The burn of Miss Boyd’s stare heated his face, but he ignored it as he gathered the packages and turned toward the door.
~ ~ ~
Opal and Mrs. S. had breakfast ready by the time Mr. Björk returned from his deliveries. Mr. S had shuffled out not long after the younger man with the delivery to Mr. Lefton at the town stable. It still made no sense why Mr. Björk couldn’t have taken it all, but when she questioned Mrs. S, the older woman had only shrugged. She wasn’t usually talkative, but when she didn’t want to answer a question, it was impossible to get a word from her.
Mr. Björk sat at the table with the doctor, sipping coffee while the older man filled him in on recent events around town. Doctor Howard worked his way through a plate of meats, cheese, and bread slathered with blackberry preserves, but Matthias hadn’t loaded anything on his dish. It appeared he planned to wait until Mr. S. returned to break his fast, a thoughtfulness the older man would appreciate.
Opal was just bringing the coffee pot to refill their mugs when the front door crashed open. “Doc. Come quick.”
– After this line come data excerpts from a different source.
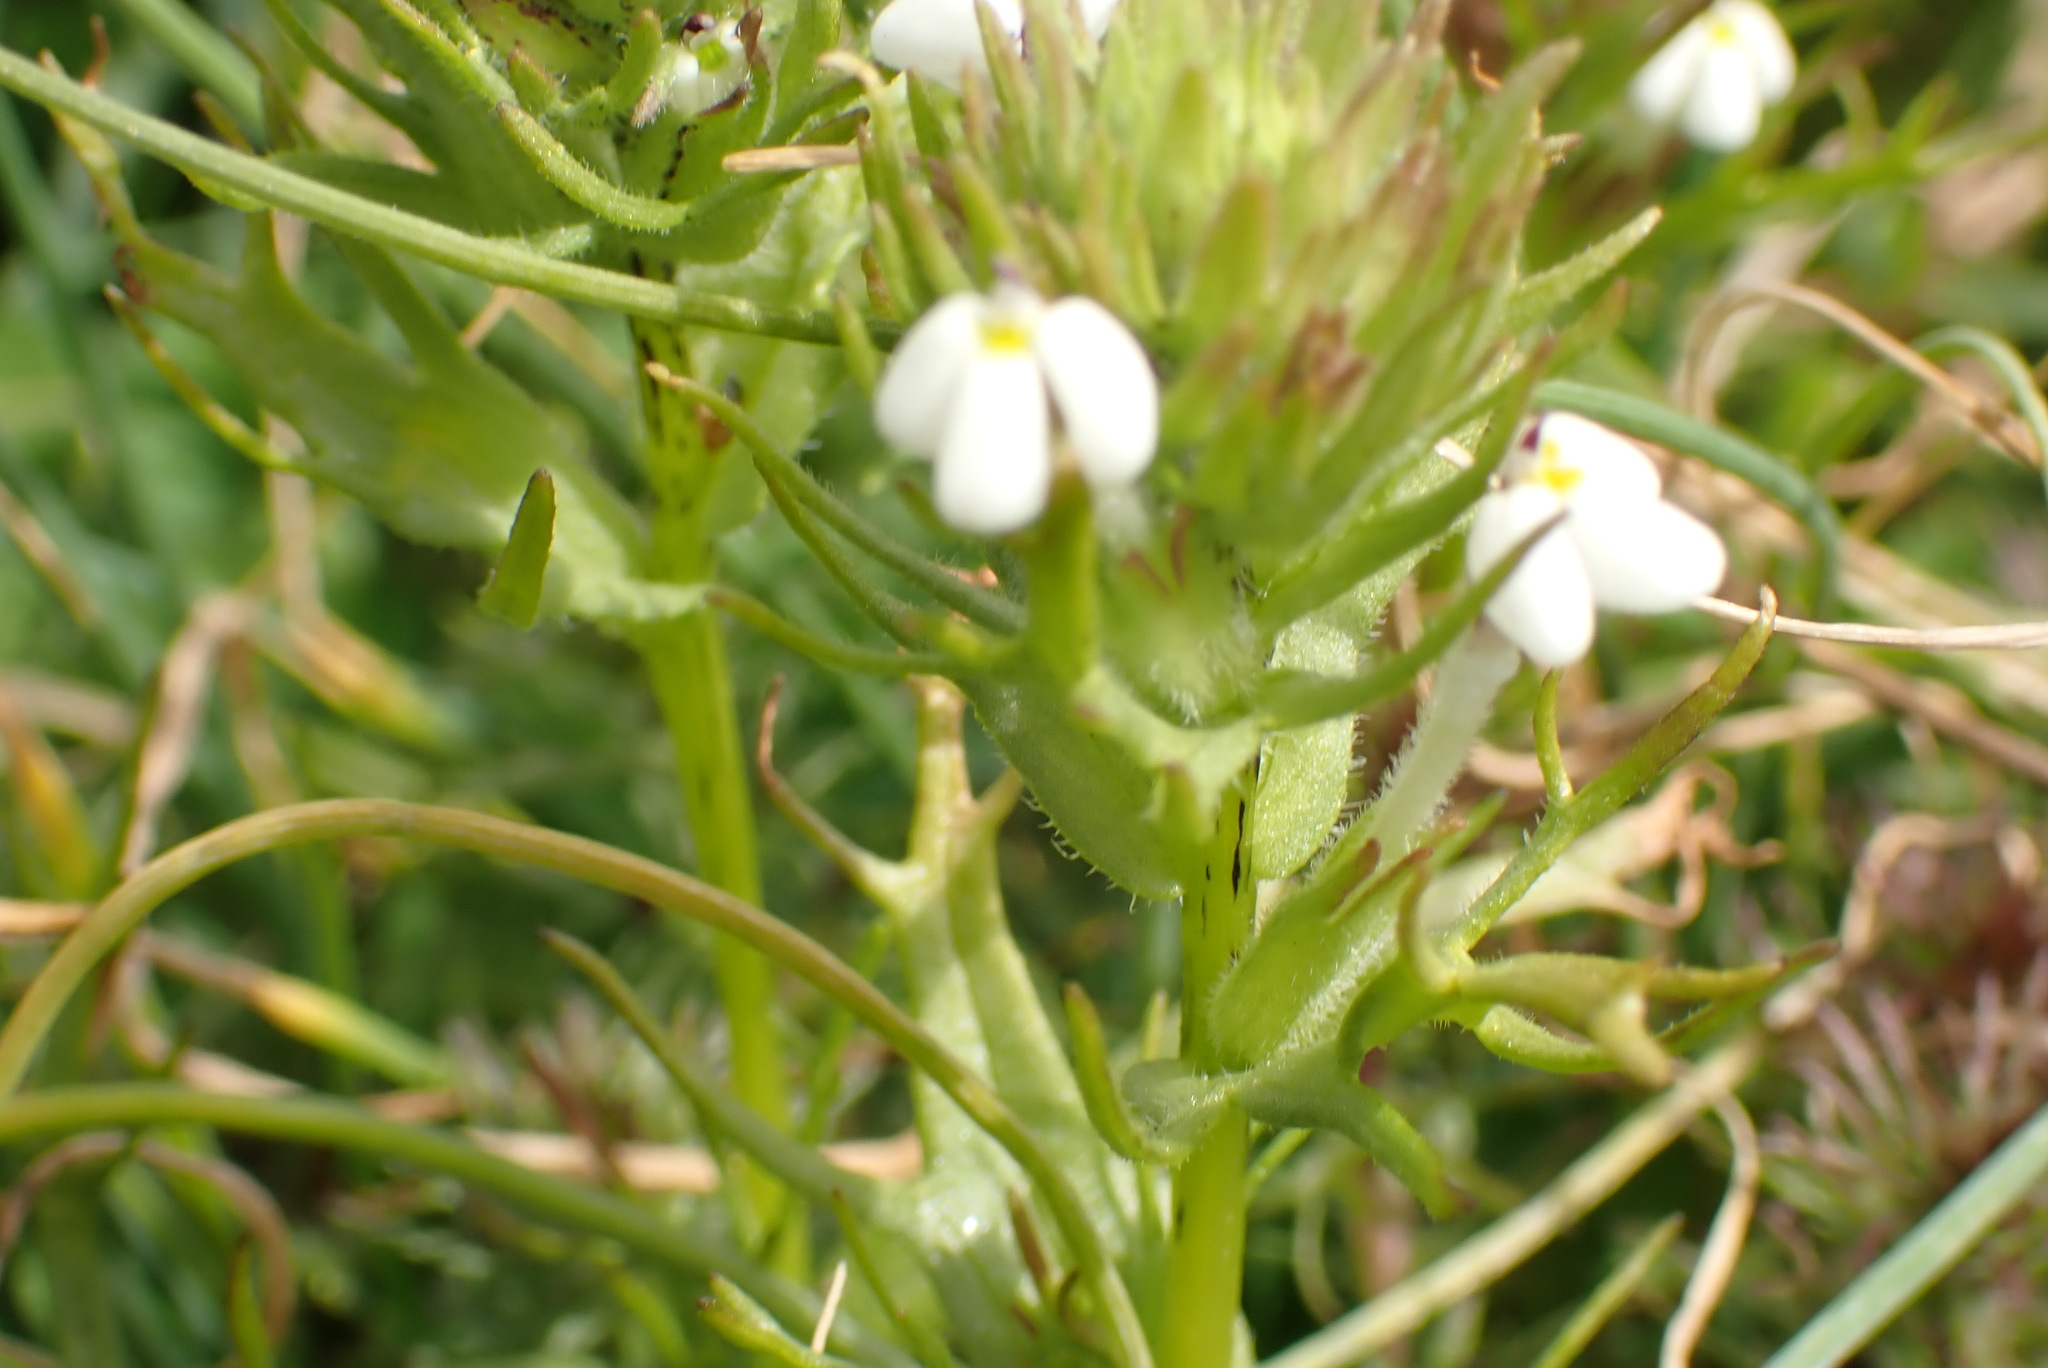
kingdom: Plantae
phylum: Tracheophyta
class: Magnoliopsida
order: Lamiales
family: Orobanchaceae
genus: Triphysaria
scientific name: Triphysaria versicolor
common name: Bearded false owl-clover
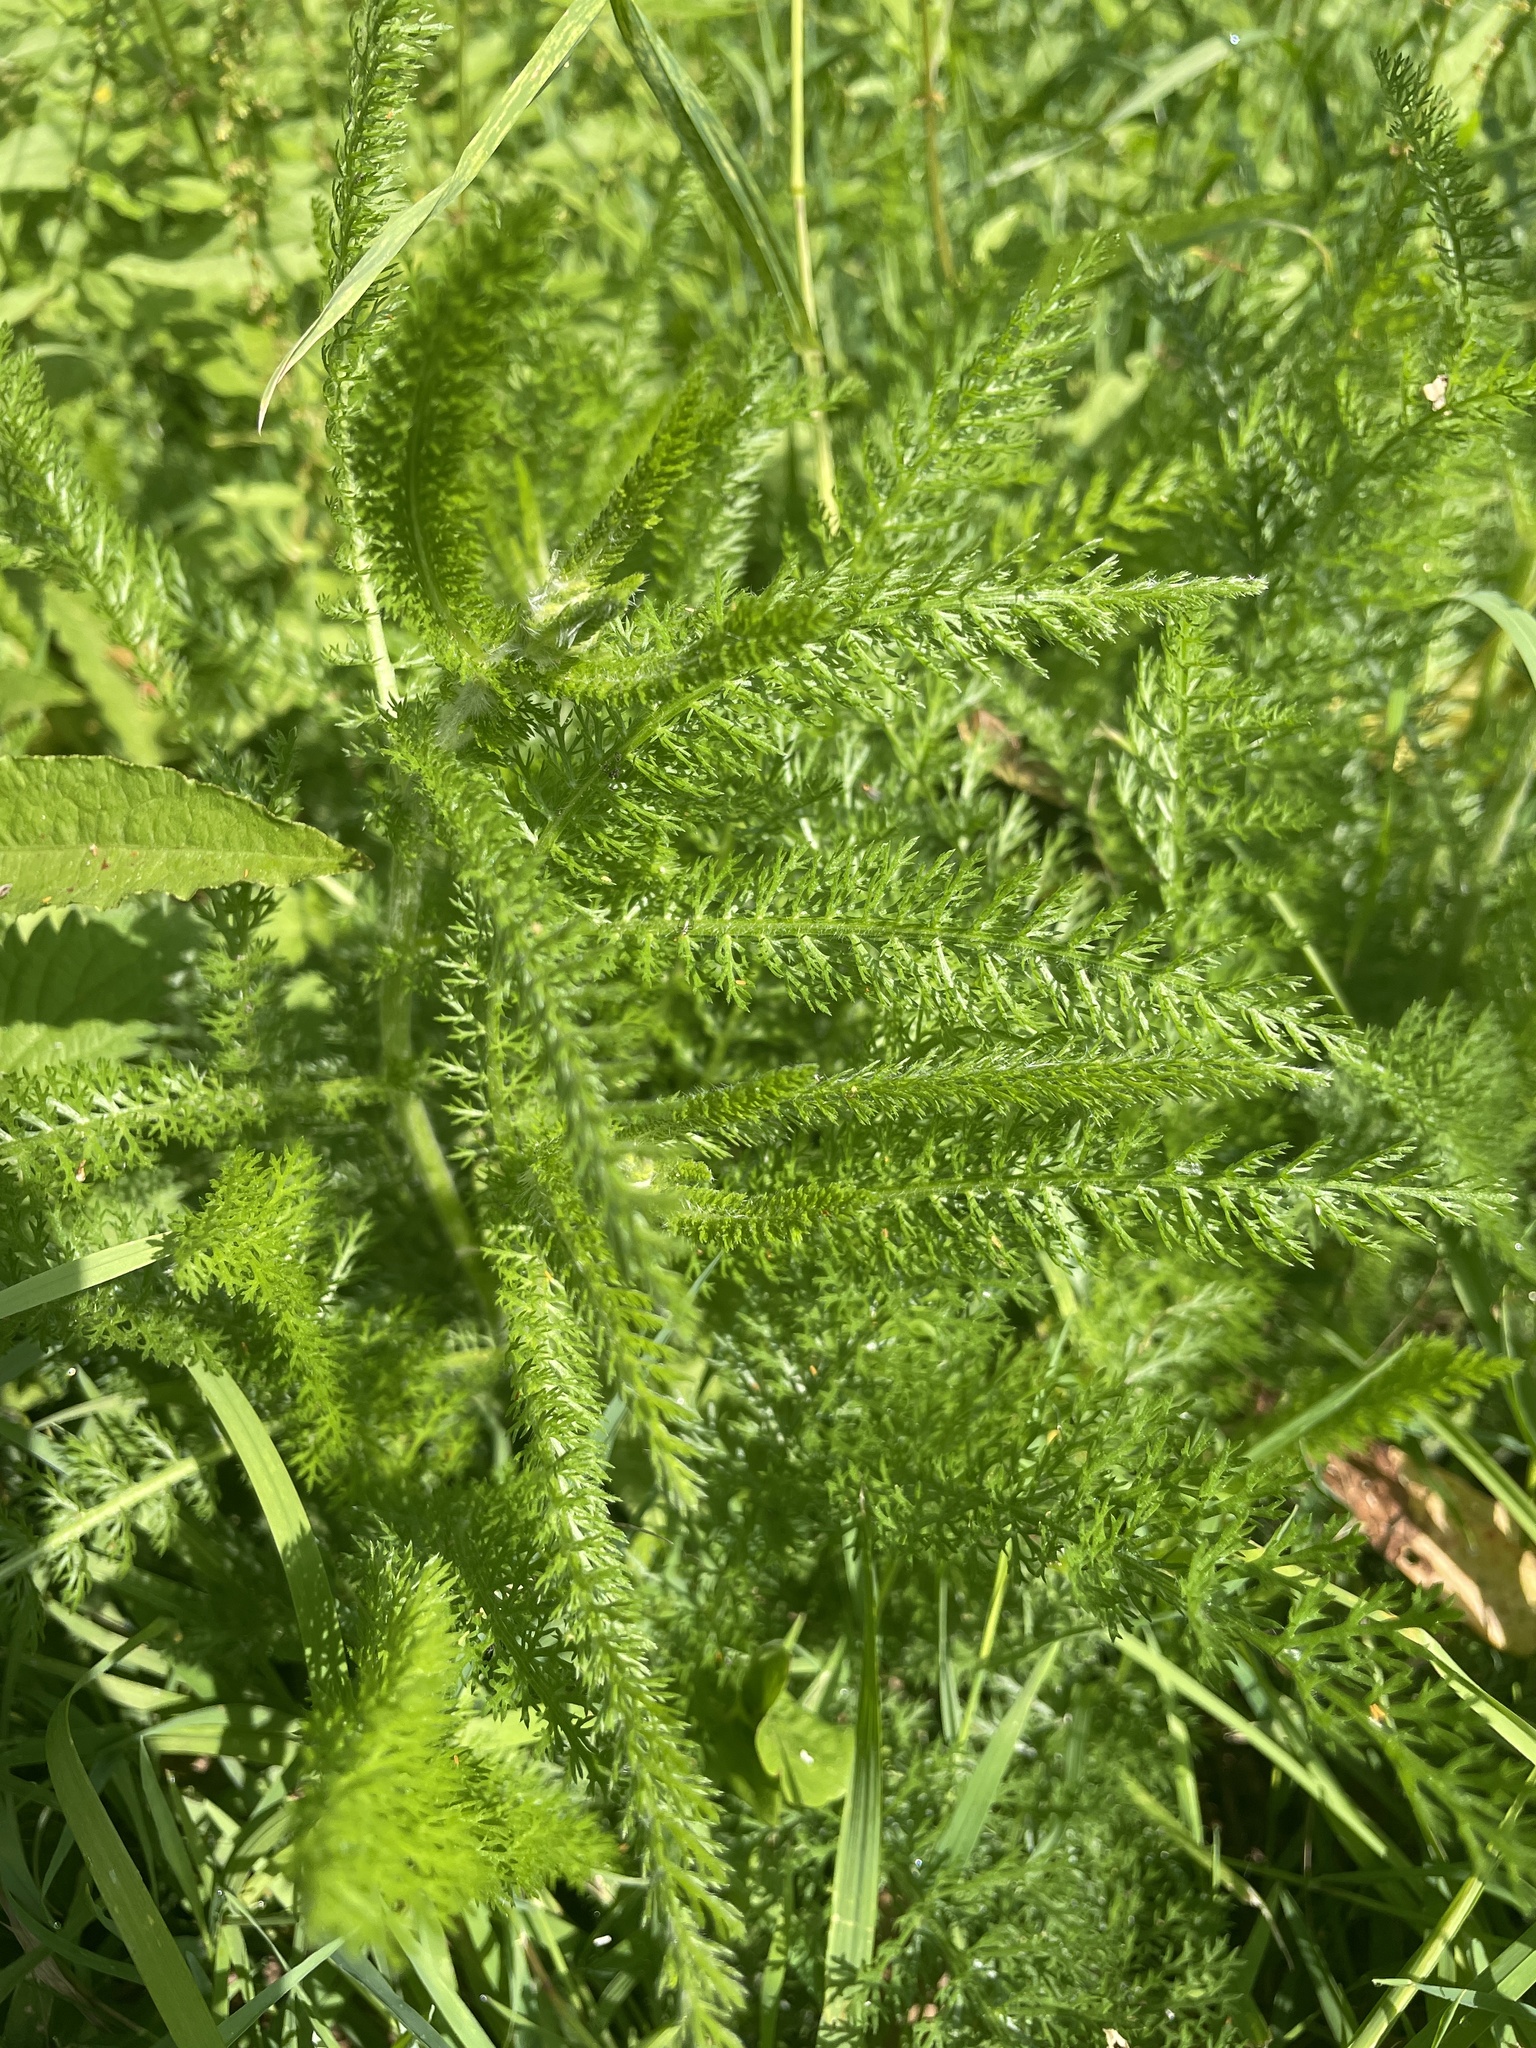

Little Benjamin from the mercantile staggered into the room, panting and gripping his side. This wasn’t the first time he’d come running for the doctor, and his presence always tightened a knot in Opal’s stomach.
Doctor Howard wiped his mouth with a serviette as he rose from the table. “What is it, Ben?”
The boy glanced at Opal, then turned back to the doctor. “Mr. Shumeister. He got knocked down by Big Dan at the livery an’ he’s hurt bad.”
Opal’s foot snagged in the carpet, and she stumbled forward to the table. Grabbing the edge, she righted herself and set the coffee pot onto its surface with a clatter. The image of the big bay stallion at the livery filled her mind’s eye. The stallion that had a reputation for wildness. What had Mr. S. been doing close enough to the animal to be knocked down?
She headed for the door and Benjamin as the others gathered around the boy. “How badly is he injured?”
“Don’t know for sure. He was holdin’ his arm an’ groanin’, so Mr. Lefton sent me runnin’ to get you.”